• [Exercise instructions] Swap "Ванная" for "Санузел" throughout the data below and keep every other line unchanged.

(Saved entries)
---*---

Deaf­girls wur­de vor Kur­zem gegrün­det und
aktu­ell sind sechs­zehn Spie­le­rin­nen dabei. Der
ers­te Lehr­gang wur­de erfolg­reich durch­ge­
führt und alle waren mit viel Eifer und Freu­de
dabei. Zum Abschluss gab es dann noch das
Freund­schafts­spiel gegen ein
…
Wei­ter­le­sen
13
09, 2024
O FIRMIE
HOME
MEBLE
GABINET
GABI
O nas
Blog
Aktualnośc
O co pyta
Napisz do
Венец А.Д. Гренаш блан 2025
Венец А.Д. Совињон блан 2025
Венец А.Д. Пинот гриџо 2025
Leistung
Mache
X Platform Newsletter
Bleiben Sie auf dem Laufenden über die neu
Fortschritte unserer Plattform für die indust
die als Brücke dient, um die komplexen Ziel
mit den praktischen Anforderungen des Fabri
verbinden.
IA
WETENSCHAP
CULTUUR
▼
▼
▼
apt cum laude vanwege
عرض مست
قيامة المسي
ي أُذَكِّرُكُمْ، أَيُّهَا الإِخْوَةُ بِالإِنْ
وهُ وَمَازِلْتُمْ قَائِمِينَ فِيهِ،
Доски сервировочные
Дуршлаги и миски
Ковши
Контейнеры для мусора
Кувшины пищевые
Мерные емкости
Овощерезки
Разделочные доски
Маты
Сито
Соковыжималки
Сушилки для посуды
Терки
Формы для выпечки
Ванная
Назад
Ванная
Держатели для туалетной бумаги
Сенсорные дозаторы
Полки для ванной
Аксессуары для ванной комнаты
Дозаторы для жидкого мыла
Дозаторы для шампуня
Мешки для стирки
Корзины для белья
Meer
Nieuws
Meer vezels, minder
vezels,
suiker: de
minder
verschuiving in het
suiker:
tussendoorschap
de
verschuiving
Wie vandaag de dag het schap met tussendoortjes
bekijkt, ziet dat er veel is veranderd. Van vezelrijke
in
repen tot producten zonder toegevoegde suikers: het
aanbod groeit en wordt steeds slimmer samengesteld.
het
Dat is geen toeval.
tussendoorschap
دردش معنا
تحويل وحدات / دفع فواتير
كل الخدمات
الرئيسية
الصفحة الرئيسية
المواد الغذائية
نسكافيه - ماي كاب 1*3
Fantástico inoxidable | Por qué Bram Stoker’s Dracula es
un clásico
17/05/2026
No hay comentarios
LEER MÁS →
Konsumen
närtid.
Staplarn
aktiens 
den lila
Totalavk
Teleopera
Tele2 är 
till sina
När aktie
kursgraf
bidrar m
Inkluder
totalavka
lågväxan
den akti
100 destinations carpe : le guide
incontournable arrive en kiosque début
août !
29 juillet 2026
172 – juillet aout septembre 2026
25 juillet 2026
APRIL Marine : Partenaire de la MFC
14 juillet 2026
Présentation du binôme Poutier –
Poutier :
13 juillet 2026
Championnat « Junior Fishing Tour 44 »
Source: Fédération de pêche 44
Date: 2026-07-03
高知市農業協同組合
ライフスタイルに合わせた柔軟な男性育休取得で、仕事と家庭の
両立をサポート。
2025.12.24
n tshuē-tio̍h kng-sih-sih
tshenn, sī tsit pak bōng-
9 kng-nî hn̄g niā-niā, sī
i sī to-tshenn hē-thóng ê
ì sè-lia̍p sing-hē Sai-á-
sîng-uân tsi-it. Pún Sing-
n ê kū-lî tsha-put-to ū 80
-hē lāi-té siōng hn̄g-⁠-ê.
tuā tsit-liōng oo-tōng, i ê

---*---

• [Response to the exercise]
Deaf­girls wur­de vor Kur­zem gegrün­det und
aktu­ell sind sechs­zehn Spie­le­rin­nen dabei. Der
ers­te Lehr­gang wur­de erfolg­reich durch­ge­
führt und alle waren mit viel Eifer und Freu­de
dabei. Zum Abschluss gab es dann noch das
Freund­schafts­spiel gegen ein
…
Wei­ter­le­sen
13
09, 2024
O FIRMIE
HOME
MEBLE
GABINET
GABI
O nas
Blog
Aktualnośc
O co pyta
Napisz do
Венец А.Д. Гренаш блан 2025
Венец А.Д. Совињон блан 2025
Венец А.Д. Пинот гриџо 2025
Leistung
Mache
X Platform Newsletter
Bleiben Sie auf dem Laufenden über die neu
Fortschritte unserer Plattform für die indust
die als Brücke dient, um die komplexen Ziel
mit den praktischen Anforderungen des Fabri
verbinden.
IA
WETENSCHAP
CULTUUR
▼
▼
▼
apt cum laude vanwege
عرض مست
قيامة المسي
ي أُذَكِّرُكُمْ، أَيُّهَا الإِخْوَةُ بِالإِنْ
وهُ وَمَازِلْتُمْ قَائِمِينَ فِيهِ،
Доски сервировочные
Дуршлаги и миски
Ковши
Контейнеры для мусора
Кувшины пищевые
Мерные емкости
Овощерезки
Разделочные доски
Маты
Сито
Соковыжималки
Сушилки для посуды
Терки
Формы для выпечки
Санузел
Назад
Санузел
Держатели для туалетной бумаги
Сенсорные дозаторы
Полки для ванной
Аксессуары для ванной комнаты
Дозаторы для жидкого мыла
Дозаторы для шампуня
Мешки для стирки
Корзины для белья
Meer
Nieuws
Meer vezels, minder
vezels,
suiker: de
minder
verschuiving in het
suiker:
tussendoorschap
de
verschuiving
Wie vandaag de dag het schap met tussendoortjes
bekijkt, ziet dat er veel is veranderd. Van vezelrijke
in
repen tot producten zonder toegevoegde suikers: het
aanbod groeit en wordt steeds slimmer samengesteld.
het
Dat is geen toeval.
tussendoorschap
دردش معنا
تحويل وحدات / دفع فواتير
كل الخدمات
الرئيسية
الصفحة الرئيسية
المواد الغذائية
نسكافيه - ماي كاب 1*3
Fantástico inoxidable | Por qué Bram Stoker’s Dracula es
un clásico
17/05/2026
No hay comentarios
LEER MÁS →
Konsumen
närtid.
Staplarn
aktiens 
den lila
Totalavk
Teleopera
Tele2 är 
till sina
När aktie
kursgraf
bidrar m
Inkluder
totalavka
lågväxan
den akti
100 destinations carpe : le guide
incontournable arrive en kiosque début
août !
29 juillet 2026
172 – juillet aout septembre 2026
25 juillet 2026
APRIL Marine : Partenaire de la MFC
14 juillet 2026
Présentation du binôme Poutier –
Poutier :
13 juillet 2026
Championnat « Junior Fishing Tour 44 »
Source: Fédération de pêche 44
Date: 2026-07-03
高知市農業協同組合
ライフスタイルに合わせた柔軟な男性育休取得で、仕事と家庭の
両立をサポート。
2025.12.24
n tshuē-tio̍h kng-sih-sih
tshenn, sī tsit pak bōng-
9 kng-nî hn̄g niā-niā, sī
i sī to-tshenn hē-thóng ê
ì sè-lia̍p sing-hē Sai-á-
sîng-uân tsi-it. Pún Sing-
n ê kū-lî tsha-put-to ū 80
-hē lāi-té siōng hn̄g-⁠-ê.
tuā tsit-liōng oo-tōng, i ê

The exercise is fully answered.